— Cosa fare —
• 1. Nel testo sull'immunoterapia, su quali dati si è basato il gruppo di ricerca per individuare i cinque fattori, e da quale fonte provenivano? Rispondi in una-tre frasi.
• 2. Puoi riprendere il testo sull'immunoterapia dal punto in cui si interrompe?

— Estratto del documento —

-----

Un gruppo di ricerca dell’IRB di Barcellona ha identificato cinque fattori chiave che influenzano la risposta e la sopravvivenza dei pazienti che ricevono inibitori del checkpoint (CPI), un tipo di immunoterapia impiegato nel trattamento del cancro. I risultati, pubblicati su Nature Genetics, forniscono un’importante base per valutare i biomarcatori attuali e futuri per la risposta all’immunoterapia. Sebbene l’immunoterapia abbia rivoluzionato il trattamento oncologico, solo il 20-40% dei pazienti mostra una risposta positiva, variazione che dipende dai diversi tipi di cancro.
La ricerca ha esaminato una grande varietà di variabili molecolari e cliniche, analizzando dati genomici e clinici di 479 pazienti con tumori metastatici trattati con CPI, utilizzando informazioni provenienti da un database pubblico dell’Hartwig Medical Foundation. I cinque fattori identificati includono: il carico mutazionale del tumore (TMB), l’infiltrazione di cellule T, l’attività del fattore di crescita trasformante beta (TGF-), i precedenti trattamenti e il potenziale proliferativo del tumore.

-----

— Record estratti —
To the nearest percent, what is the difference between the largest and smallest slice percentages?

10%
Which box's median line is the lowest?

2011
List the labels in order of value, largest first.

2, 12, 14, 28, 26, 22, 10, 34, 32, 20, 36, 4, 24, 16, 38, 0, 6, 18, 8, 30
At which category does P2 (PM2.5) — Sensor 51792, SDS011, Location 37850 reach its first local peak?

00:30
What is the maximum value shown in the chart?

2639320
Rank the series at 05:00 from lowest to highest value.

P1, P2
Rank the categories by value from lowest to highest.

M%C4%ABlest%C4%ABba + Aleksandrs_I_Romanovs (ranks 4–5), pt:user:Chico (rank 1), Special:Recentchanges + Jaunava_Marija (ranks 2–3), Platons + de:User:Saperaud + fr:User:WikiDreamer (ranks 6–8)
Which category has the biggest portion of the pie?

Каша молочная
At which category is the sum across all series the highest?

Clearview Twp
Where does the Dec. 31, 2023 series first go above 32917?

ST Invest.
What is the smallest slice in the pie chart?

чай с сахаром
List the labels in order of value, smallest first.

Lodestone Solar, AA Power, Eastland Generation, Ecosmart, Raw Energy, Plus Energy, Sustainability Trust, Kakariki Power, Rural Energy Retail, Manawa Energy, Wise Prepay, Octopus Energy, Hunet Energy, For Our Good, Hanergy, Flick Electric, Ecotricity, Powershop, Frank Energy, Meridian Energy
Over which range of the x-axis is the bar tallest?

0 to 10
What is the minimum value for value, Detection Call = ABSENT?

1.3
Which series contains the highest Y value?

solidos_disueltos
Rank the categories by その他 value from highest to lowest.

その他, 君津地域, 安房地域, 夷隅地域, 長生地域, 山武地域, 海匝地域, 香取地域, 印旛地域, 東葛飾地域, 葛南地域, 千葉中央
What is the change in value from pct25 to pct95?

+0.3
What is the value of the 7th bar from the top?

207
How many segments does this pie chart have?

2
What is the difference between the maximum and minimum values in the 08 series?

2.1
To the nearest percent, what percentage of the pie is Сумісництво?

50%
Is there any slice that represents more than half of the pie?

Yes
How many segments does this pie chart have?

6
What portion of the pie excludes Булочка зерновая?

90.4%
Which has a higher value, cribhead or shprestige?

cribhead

-----

— Elenco risposte —
• 1. Il gruppo ha analizzato i dati genomici e clinici di 479 pazienti con tumori metastatici trattati con inibitori del checkpoint (CPI). Le informazioni provenivano da un database pubblico dell'Hartwig Medical Foundation.

• 2.
Il TMB rappresenta un tumore con alta mutazione, il che aumenta la produzione di neoantigeni e facilita l’attacco da parte del sistema immunitario. Maggiore è l’infiltrazione di cellule T citotossiche nel tumore, migliore è la risposta agli IPC. La presenza di un’elevata attività del TGF- può, al contrario, sopprimere la risposta immunitaria, limitando la sopravvivenza dei pazienti. Inoltre, coloro che hanno ricevuto trattamenti precedenti tendono a rispondere meno bene all’immunoterapia. Infine, tumori con un alto potenziale proliferativo sono spesso più aggressivi e correlati a una bassa sopravvivenza post-trattamento.
Questo studio suggerisce che molti biomarcatori precedentemente individuati potrebbero essere varianti degli stessi fattori sottostanti. Combinando i cinque fattori in un modello multivariato, i ricercatori hanno ottenuto una previsione più precisa sulla risposta dei pazienti rispetto a quanto fatto costruendo i modelli solo basandosi sul TMB. Tali scoperte potrebbero avere forti implicazioni cliniche, migliorando la selezione dei pazienti per l’immunoterapia e riducendo effetti collaterali e costi.
In futuro, i ricercatori sperano di ampliare il volume di dati disponibili per sviluppare modelli ancora più accurati e validati attraverso studi clinici prospettici. Questo approccio potrebbe portare a un’integrazione nel percorso clinico che aiuti a personalizzare le terapie per i pazienti oncologici.